Students have high hopes and dreams when they come to study in this country.
“On the admission side of things, whether it’s top university or any other program for that matter, students are over-promised about the great opportunities they will have access to once they graduate,” Agrawal noted.
But, once the student lands in the U.S. and looks for jobs, student services have a difficult time placing them because of their unique circumstances.
“Most career services administrators are not immigration experts, and then international student services that provide immigration advice on OPT (Optional Practical Training), CPT (Curricular Practical Training) and H-1B information are not career experts,” either, he said.

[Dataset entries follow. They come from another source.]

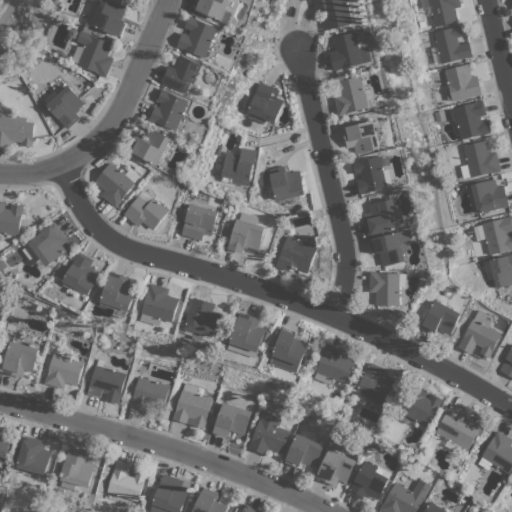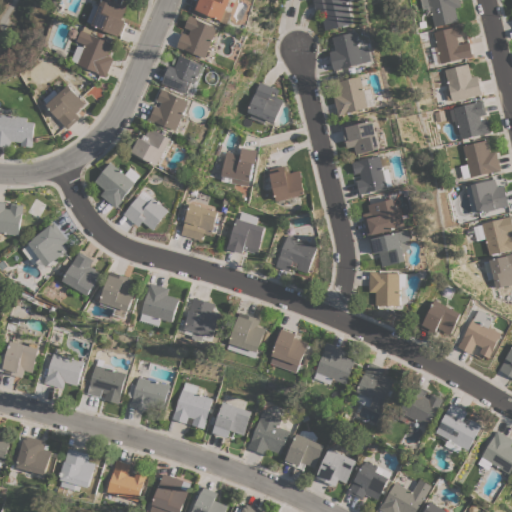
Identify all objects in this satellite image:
building: (214, 8)
building: (215, 8)
building: (440, 10)
building: (441, 10)
building: (334, 12)
building: (332, 13)
building: (107, 16)
building: (109, 16)
road: (284, 24)
building: (196, 36)
building: (198, 36)
building: (450, 44)
building: (450, 45)
road: (501, 47)
building: (348, 51)
building: (349, 51)
building: (93, 52)
building: (91, 53)
building: (181, 74)
building: (184, 74)
building: (460, 83)
building: (461, 83)
building: (350, 96)
building: (351, 96)
building: (265, 103)
building: (264, 104)
building: (65, 105)
building: (65, 106)
building: (167, 109)
building: (168, 109)
building: (469, 118)
building: (469, 120)
road: (114, 121)
building: (16, 130)
building: (16, 131)
building: (362, 136)
building: (361, 137)
building: (151, 145)
building: (152, 145)
building: (480, 158)
building: (479, 159)
building: (238, 166)
building: (239, 166)
building: (369, 174)
building: (372, 174)
road: (326, 180)
building: (284, 183)
building: (113, 184)
building: (114, 184)
building: (286, 184)
building: (487, 195)
building: (489, 195)
building: (145, 210)
building: (146, 212)
building: (10, 217)
building: (382, 217)
building: (383, 217)
building: (10, 218)
building: (198, 221)
building: (200, 221)
building: (247, 233)
building: (494, 234)
building: (495, 234)
building: (245, 236)
building: (48, 244)
building: (47, 246)
building: (392, 246)
building: (391, 247)
building: (295, 254)
building: (297, 254)
building: (499, 269)
building: (501, 270)
building: (81, 273)
building: (82, 273)
building: (388, 286)
building: (385, 287)
building: (118, 291)
building: (119, 294)
road: (274, 295)
building: (161, 302)
building: (158, 305)
building: (203, 317)
building: (203, 318)
building: (441, 318)
building: (441, 318)
building: (480, 334)
building: (481, 334)
building: (246, 335)
building: (248, 335)
building: (288, 350)
building: (290, 350)
building: (19, 358)
building: (19, 358)
building: (507, 363)
building: (507, 364)
building: (334, 365)
building: (335, 365)
building: (63, 370)
building: (62, 371)
building: (106, 382)
building: (106, 383)
building: (375, 387)
building: (374, 388)
building: (147, 394)
building: (148, 394)
building: (421, 404)
building: (191, 406)
building: (192, 406)
building: (420, 407)
building: (231, 419)
building: (232, 419)
building: (458, 426)
building: (456, 427)
building: (267, 434)
building: (268, 434)
building: (4, 448)
building: (4, 449)
road: (163, 450)
building: (303, 451)
building: (303, 451)
building: (499, 451)
building: (498, 452)
building: (34, 455)
building: (35, 455)
building: (334, 467)
building: (336, 467)
building: (77, 470)
building: (78, 470)
building: (126, 481)
building: (367, 481)
building: (125, 482)
building: (368, 483)
building: (171, 494)
building: (169, 495)
building: (404, 497)
building: (403, 498)
building: (208, 502)
building: (210, 502)
building: (432, 508)
building: (434, 508)
building: (249, 509)
building: (252, 509)
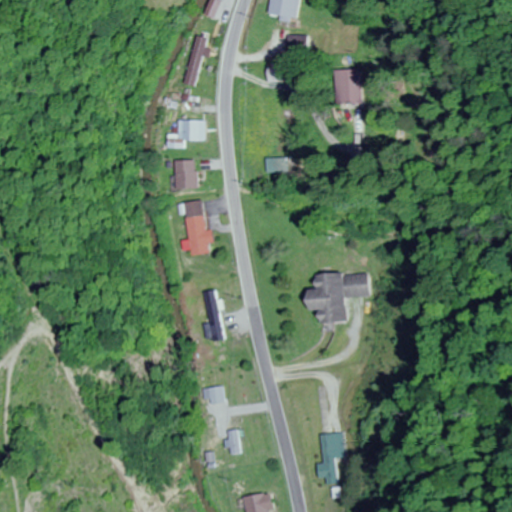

“There’s a huge gap there because students don’t know who to contact and reach out to. That’s where we build the bridge: we provide immigration advice. We give them insight on employers that hire international, along with contacts that they can reach out to for job opportunities,” he said.
Now his company is working with alumni services to bring alumni to the portal as well. “We’re starting a marketplace where we can connect international students to immigration lawyers,” said Agrawal.
Agrawal’ advice to international students is to start their job search process early in their educational journey if they want to stay on and work. Also, students need to have back up options if Plan A of finding an H-1B sponsor does not work.
His company is starting an immigration marketplace soon which will provide curated and customized advice to students.
Interstride’s technology is currently assisting students at Harvard, the University of Chicago, University of Southern California, Arizona State University, the University of Georgia, University of Texas in Austin, and more than 120 other schools.
The company now has more than 85 university partners and works with more than 130 programs — including MBA programs at leading B-schools like Michigan Ross, UCLA Anderson, USC Marshall, Duke Fuqua, and Texas-Austin McCombs.
If international students are interested in using Interstride resources, they have to request their career services office for access.